Selain itu, menurut Prasetia, penumpang selalu diarahkan untuk berjarak seukuran tangan saat melakukan lencang depan. Jarak ini sudah dianggap memenuhi protokol kesehatan.
”Jumlah penumpang masih terbatas mengikuti aturan maksimal 50 persen dari kapasitas total karena bus sedang diisi maksimal oleh 30 orang,” kata Prasetia.
Prasetia pun menekankan, pembukaan rute Transjakarta akan seiring dengan pulihnya kegiatan masyarakat.
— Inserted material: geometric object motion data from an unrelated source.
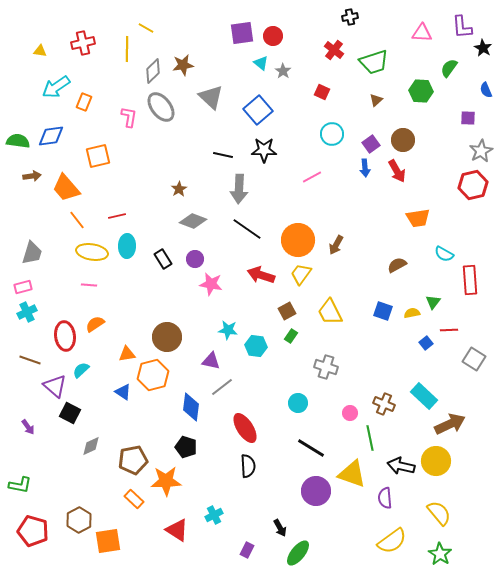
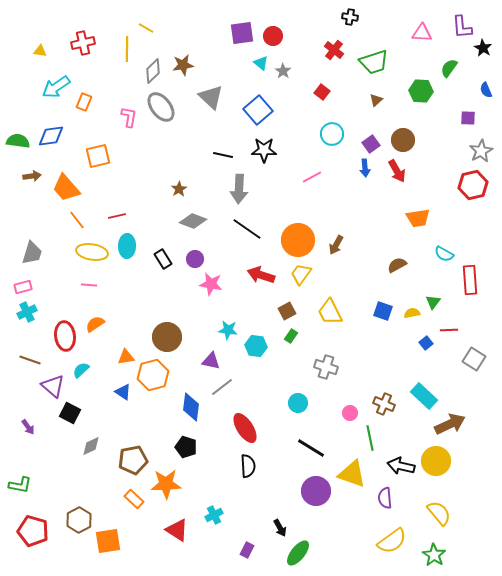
black cross at (350, 17): rotated 21 degrees clockwise
red square at (322, 92): rotated 14 degrees clockwise
orange triangle at (127, 354): moved 1 px left, 3 px down
purple triangle at (55, 386): moved 2 px left
orange star at (166, 481): moved 3 px down
green star at (440, 554): moved 6 px left, 1 px down
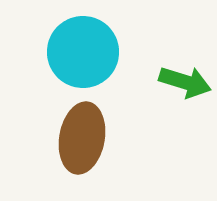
Pembukaan rute juga menindaklanjuti masukan yang datang dari masyarakat, baik melalui call center di nomor 1500-102 maupun media sosial resmi Transjakarta.
Pengamat transportasi dari Universitas Katolik Soegijapranata, Djoko Setijowarno, menyebutkan pemulihan operasional pada bus Transjakarta itu mesti hati-hati. Sebab, keberadaan moda angkutan umum turut memunculkan kerumunan. Seperti diketahui dalam konsep persebaran pandemi, risiko penularan berjalan seiring dengan terjadinya mobilitas orang.
Menurut Djoko, kerumunan penumpang di titik perhentian angkutan perlu diantisipasi dengan manajemen yang tepat dan sesuai dengan protokol kesehatan. Upaya yang dilakukan tidak sekadar mengingatkan cuci tangan, jaga jarak, dan pakai masker kepada penumpang.
Harus ada pemantauan berbasis data, kapan dan di mana saja lokasi yang rawan kepadatan itu. Kepadatan itu mestinya bisa terukur dengan melihat data kepadatan harian selama pandemi.
"Dari sisi operasional, mestinya kepadatan di tiap halte dan bus itu bisa terukur. Setelah kita tahu sepadat apa, ya, bagaimana kemudian upaya pengelola untuk menangani itu. Kalau padat saat jam kerja, bagaimana caranya agar tidak menumpuk pada jam tersebut," jelas dia.